━━ Records for the exercise

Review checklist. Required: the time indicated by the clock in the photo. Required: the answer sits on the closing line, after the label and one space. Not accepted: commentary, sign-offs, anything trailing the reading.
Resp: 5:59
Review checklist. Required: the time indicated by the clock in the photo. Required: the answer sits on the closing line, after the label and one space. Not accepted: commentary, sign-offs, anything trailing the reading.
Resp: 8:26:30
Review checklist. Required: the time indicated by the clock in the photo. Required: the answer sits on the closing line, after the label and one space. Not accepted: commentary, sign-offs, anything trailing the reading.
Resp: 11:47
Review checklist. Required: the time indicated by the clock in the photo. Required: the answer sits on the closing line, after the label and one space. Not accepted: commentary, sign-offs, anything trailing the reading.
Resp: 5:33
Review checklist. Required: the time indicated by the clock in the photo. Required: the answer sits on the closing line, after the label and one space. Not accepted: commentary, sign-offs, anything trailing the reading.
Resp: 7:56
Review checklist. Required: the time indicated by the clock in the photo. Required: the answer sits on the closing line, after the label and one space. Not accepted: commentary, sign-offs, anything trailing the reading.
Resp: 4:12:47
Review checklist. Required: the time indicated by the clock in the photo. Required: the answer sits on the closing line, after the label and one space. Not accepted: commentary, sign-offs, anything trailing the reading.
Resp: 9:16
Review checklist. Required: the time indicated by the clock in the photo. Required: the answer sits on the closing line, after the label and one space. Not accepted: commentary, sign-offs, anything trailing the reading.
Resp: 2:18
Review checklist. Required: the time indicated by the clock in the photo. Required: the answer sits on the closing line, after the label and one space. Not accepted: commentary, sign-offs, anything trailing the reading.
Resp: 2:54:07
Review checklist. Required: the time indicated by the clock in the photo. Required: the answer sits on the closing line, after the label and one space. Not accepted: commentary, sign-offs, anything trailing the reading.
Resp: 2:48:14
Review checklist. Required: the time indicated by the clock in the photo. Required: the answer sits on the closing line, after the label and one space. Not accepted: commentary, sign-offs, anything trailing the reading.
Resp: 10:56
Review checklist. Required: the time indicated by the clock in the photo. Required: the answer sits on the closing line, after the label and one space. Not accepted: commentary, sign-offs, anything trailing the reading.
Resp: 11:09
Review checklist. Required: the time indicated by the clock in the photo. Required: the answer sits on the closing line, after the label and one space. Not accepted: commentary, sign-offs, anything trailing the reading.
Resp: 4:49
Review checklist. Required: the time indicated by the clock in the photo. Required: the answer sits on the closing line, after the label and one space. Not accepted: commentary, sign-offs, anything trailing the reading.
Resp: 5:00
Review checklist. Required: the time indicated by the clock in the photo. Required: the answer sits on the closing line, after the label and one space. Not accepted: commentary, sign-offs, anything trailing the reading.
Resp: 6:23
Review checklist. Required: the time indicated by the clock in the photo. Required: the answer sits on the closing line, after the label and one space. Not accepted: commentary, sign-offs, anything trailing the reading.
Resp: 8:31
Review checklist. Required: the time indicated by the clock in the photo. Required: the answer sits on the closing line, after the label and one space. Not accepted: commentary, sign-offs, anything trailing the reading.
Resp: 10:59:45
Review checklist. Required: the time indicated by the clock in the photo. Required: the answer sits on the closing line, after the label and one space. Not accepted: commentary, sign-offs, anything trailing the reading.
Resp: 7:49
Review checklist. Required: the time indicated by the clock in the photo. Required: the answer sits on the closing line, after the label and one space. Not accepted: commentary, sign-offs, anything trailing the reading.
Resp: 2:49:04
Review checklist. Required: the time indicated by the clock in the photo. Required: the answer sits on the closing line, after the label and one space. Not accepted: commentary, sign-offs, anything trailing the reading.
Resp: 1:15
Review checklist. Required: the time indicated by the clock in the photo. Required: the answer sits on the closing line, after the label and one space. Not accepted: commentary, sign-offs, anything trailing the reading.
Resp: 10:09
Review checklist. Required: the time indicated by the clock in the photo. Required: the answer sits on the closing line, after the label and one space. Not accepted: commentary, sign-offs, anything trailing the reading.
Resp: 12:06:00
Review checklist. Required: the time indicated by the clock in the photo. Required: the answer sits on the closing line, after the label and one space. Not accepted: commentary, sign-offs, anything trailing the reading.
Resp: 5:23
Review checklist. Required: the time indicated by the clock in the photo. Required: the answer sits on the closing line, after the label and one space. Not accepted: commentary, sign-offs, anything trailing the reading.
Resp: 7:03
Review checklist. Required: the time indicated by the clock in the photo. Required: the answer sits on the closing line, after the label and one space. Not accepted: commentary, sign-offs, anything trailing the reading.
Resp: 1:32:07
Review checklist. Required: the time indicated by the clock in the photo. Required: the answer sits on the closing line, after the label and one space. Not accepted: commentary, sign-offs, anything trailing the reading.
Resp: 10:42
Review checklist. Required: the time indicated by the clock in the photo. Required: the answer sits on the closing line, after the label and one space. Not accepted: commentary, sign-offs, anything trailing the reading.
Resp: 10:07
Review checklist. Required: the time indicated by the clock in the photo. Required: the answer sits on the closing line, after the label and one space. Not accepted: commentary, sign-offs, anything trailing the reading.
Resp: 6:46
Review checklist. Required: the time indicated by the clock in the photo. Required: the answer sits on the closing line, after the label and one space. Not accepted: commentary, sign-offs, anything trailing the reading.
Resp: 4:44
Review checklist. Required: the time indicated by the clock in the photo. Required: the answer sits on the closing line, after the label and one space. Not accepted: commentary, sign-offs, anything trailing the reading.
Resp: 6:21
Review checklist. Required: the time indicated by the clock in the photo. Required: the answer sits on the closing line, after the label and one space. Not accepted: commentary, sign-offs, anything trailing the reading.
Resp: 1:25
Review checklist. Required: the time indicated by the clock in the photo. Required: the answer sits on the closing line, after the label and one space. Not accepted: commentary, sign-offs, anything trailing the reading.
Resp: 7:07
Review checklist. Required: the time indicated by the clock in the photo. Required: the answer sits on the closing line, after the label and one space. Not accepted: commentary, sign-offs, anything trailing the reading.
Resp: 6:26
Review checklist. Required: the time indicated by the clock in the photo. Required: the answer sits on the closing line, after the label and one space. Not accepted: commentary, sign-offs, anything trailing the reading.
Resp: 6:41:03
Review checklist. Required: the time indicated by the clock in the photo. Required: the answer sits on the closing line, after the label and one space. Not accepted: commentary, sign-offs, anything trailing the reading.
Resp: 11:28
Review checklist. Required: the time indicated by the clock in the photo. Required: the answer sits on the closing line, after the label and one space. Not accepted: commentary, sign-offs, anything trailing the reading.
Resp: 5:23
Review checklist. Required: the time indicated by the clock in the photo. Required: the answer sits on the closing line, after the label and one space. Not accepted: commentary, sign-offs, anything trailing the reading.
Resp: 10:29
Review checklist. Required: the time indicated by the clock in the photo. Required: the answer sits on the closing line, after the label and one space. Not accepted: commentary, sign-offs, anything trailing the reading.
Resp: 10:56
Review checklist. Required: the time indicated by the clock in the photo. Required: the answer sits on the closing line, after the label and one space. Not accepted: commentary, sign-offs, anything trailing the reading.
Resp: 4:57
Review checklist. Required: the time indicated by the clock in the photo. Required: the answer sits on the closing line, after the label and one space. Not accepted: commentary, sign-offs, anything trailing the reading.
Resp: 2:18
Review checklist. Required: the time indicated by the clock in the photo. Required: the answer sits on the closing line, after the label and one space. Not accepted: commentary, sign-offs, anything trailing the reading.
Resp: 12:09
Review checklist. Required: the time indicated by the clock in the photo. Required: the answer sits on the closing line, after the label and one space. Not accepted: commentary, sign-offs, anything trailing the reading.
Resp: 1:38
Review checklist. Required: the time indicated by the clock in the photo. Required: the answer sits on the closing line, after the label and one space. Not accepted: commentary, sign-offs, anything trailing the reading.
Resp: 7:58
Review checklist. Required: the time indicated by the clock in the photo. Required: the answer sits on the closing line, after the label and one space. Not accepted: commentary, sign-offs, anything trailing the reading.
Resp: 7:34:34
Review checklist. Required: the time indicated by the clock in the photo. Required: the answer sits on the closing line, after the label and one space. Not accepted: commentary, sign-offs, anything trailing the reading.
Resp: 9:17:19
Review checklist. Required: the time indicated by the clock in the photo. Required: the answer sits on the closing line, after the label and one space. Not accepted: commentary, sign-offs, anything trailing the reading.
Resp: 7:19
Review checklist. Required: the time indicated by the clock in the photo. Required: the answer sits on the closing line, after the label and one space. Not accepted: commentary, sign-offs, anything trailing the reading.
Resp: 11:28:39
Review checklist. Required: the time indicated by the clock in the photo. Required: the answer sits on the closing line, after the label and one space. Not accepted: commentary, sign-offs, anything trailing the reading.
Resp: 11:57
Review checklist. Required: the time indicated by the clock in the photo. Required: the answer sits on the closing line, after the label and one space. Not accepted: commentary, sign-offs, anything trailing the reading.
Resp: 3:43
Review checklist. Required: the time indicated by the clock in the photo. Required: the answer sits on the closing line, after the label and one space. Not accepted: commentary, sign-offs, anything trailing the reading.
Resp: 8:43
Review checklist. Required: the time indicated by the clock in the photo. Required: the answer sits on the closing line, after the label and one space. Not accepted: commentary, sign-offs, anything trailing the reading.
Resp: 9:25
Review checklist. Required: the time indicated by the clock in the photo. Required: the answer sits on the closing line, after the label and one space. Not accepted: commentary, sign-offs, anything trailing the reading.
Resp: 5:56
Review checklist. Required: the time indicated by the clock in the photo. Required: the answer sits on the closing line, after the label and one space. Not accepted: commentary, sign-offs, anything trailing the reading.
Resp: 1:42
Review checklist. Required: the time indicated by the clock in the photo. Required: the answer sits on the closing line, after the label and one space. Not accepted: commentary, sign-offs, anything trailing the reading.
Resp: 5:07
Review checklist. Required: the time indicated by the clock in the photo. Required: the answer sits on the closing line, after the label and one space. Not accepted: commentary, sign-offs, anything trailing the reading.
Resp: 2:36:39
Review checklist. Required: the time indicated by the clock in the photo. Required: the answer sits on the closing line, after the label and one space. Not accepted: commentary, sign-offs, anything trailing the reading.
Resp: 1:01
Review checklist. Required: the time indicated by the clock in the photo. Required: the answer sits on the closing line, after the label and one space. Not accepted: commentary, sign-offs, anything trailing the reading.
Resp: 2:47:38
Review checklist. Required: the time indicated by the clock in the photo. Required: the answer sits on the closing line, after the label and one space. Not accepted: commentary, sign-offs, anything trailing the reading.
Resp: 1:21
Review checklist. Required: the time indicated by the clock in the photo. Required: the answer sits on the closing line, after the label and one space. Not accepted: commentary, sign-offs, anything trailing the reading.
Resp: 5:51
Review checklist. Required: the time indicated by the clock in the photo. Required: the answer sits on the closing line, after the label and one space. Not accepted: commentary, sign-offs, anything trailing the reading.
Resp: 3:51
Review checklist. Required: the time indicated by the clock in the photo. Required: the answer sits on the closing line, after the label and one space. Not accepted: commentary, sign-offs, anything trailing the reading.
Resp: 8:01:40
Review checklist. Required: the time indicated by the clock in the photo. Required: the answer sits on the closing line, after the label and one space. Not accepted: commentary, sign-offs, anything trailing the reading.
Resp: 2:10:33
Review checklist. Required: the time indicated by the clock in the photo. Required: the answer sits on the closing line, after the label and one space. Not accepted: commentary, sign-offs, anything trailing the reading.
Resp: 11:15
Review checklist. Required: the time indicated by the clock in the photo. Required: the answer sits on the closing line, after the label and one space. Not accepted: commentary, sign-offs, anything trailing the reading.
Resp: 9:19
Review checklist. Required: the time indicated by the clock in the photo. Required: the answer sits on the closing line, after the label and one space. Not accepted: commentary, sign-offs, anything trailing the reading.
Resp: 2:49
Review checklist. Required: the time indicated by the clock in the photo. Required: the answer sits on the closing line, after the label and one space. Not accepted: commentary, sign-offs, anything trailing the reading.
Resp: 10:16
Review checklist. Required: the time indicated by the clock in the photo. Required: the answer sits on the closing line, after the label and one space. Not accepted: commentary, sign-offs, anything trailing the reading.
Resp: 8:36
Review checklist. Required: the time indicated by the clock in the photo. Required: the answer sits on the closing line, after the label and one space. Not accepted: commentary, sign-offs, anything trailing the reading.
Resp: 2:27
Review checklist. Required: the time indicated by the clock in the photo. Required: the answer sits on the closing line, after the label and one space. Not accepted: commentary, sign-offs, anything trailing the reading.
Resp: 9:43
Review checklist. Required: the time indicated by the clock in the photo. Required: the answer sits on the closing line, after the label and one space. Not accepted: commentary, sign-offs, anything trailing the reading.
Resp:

━━━━

= Task description =
Quote the entries from the very first line down to the line holding "Resp: 8:26:30", with both of those lines included.

= Written response =
Review checklist. Required: the time indicated by the clock in the photo. Required: the answer sits on the closing line, after the label and one space. Not accepted: commentary, sign-offs, anything trailing the reading.
Resp: 5:59
Review checklist. Required: the time indicated by the clock in the photo. Required: the answer sits on the closing line, after the label and one space. Not accepted: commentary, sign-offs, anything trailing the reading.
Resp: 8:26:30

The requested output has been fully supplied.